The Data Analyst will work with banking datasets to deliver accurate insights, dashboards, and reports that support business decisions across retail, corporate, and digital banking operations.
Responsibilities:
- Collaborate with stakeholders to define KPIs and metrics relevant to banking (e.g., loan performance, deposit growth, and risk indicators).

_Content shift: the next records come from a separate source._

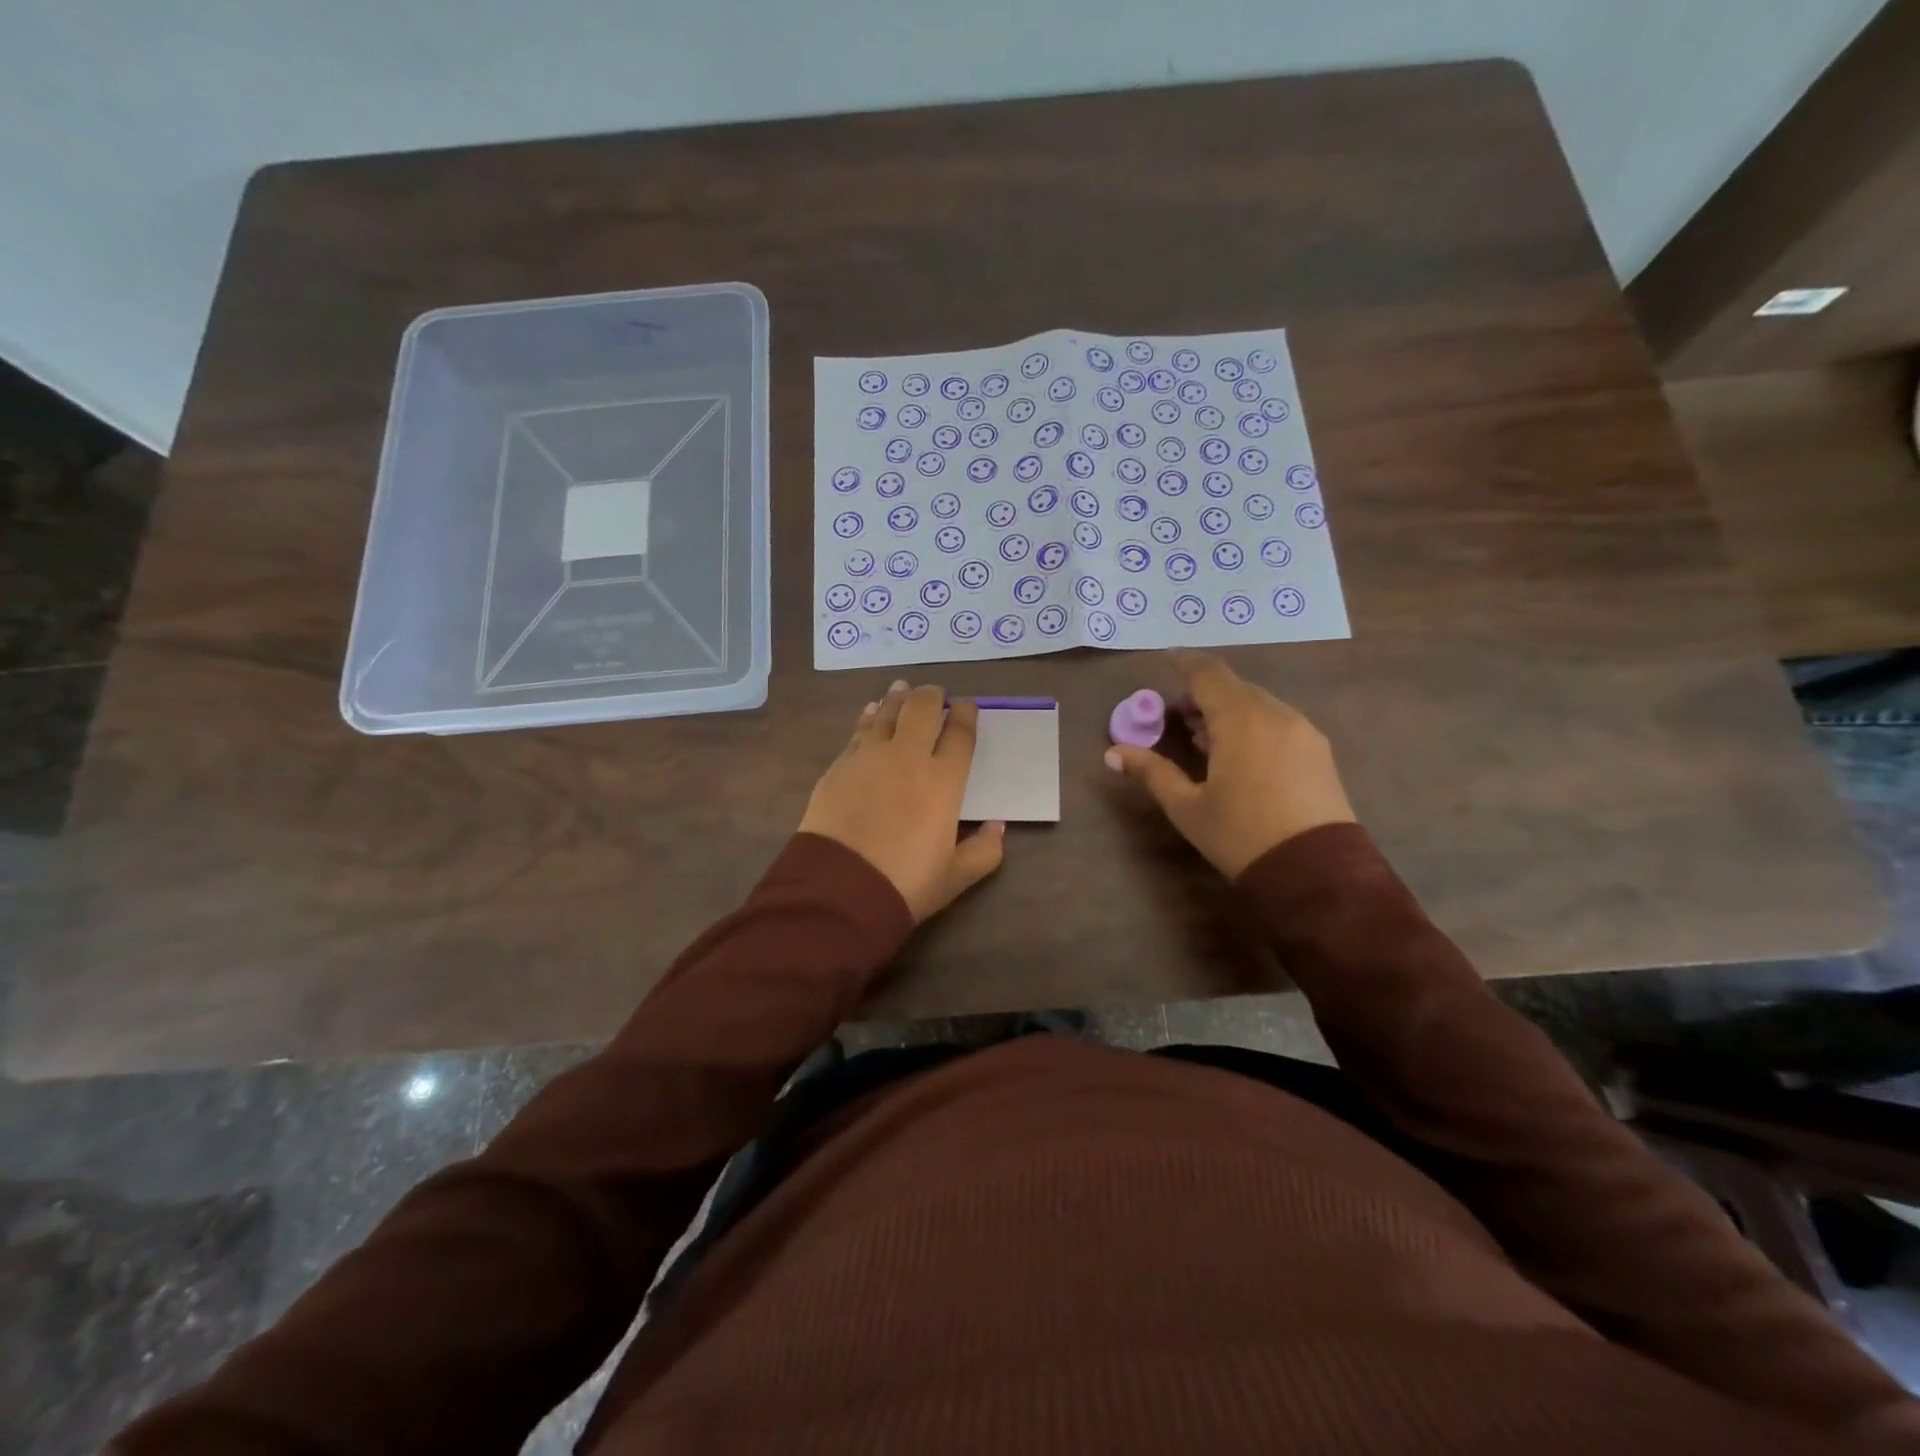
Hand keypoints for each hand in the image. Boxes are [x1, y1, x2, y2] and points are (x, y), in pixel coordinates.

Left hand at [799, 681, 1005, 920]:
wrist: (839, 890)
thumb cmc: (905, 883)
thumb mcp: (955, 877)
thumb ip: (983, 851)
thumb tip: (998, 827)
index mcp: (943, 781)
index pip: (959, 734)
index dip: (965, 714)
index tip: (967, 706)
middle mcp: (908, 757)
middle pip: (921, 710)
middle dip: (931, 695)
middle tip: (934, 693)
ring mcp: (869, 758)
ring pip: (887, 713)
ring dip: (898, 699)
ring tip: (902, 689)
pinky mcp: (839, 766)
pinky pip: (859, 731)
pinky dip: (869, 718)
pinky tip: (871, 712)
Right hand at [1105, 651, 1354, 878]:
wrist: (1317, 874)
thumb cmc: (1241, 836)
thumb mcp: (1187, 807)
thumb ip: (1151, 772)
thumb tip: (1113, 753)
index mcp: (1241, 720)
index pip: (1208, 673)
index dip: (1184, 662)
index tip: (1165, 659)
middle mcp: (1275, 714)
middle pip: (1234, 687)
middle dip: (1203, 693)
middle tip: (1178, 716)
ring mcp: (1303, 731)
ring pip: (1258, 703)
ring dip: (1228, 710)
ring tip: (1205, 739)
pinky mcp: (1319, 751)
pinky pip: (1278, 721)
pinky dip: (1252, 723)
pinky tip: (1240, 754)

- Perform data wrangling and validation across multiple banking systems (core banking, cards, and CRM).
- Conduct exploratory analysis to identify trends and anomalies in financial data.
- Build dashboards and reports for recurring and ad hoc requirements using BI tools.
- Apply statistical techniques for forecasting and performance analysis.
- Document methodologies, maintain data dictionaries, and ensure transparency in calculations.
- Present insights through clear narratives and visualizations for business and leadership teams.
Key Outcomes:
- Timely delivery of accurate dashboards and reports.
- Improved decision-making through actionable insights.
- Enhanced data quality and consistency across banking systems.
Requirements:
- Exploratory Data Analysis: Trend identification, hypothesis testing.
- Tools: SQL, Excel (advanced), BI tools (Power BI/Tableau); Python/R preferred.
- Statistics: Descriptive and inferential stats, regression, forecasting.
- Business Skills: Requirement gathering, stakeholder communication, and storytelling.
- Data Quality: Profiling, cleaning, and normalization.
- Domain Knowledge: Banking fundamentals (products, KPIs, compliance).
Nice-to-Have:
- Familiarity with risk analytics and AML/fraud detection basics.
- Exposure to regulatory reporting and compliance standards.
- Knowledge of cloud data platforms (Azure/AWS/GCP).
- Experience working with Middle East customers is good to have.